A Procuradoria-Geral de Justiça sustenta que todos os benefícios fiscais concedidos de modo ilegal e inconstitucional pelo Distrito Federal nos últimos anos, atinentes ao ICMS, foram invalidados pelo Poder Judiciário (tanto no Tribunal de Justiça do Distrito Federal e Territórios quanto no Supremo Tribunal Federal).
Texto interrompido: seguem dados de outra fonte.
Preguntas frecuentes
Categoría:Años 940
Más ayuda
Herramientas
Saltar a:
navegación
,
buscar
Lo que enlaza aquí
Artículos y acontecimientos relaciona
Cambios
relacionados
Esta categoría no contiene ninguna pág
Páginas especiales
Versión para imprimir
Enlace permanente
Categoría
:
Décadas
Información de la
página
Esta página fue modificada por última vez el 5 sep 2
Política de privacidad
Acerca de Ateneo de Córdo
O MPDFT destaca ainda que a suspensão da exigibilidade do crédito tributário resultante da diferença entre o regime normal de apuração e o tratamento tributário decorrente da opção do contribuinte pelos regimes implementados nos chamados Termos de Acordo de Regime Especial – TARE e nos Regimes Especiais de Apuração – REA contraria frontalmente as disposições de repetição obrigatória contidas na Lei Orgânica do Distrito Federal – e da Constituição da República sobre o assunto.

Para o MPDFT, os créditos tributários oriundos de benefícios ilegais ou inconstitucionais são insuscetíveis de remissão posterior, pois violam a sistemática estabelecida pela Constituição Federal, em flagrante prejuízo aos cofres públicos do Distrito Federal.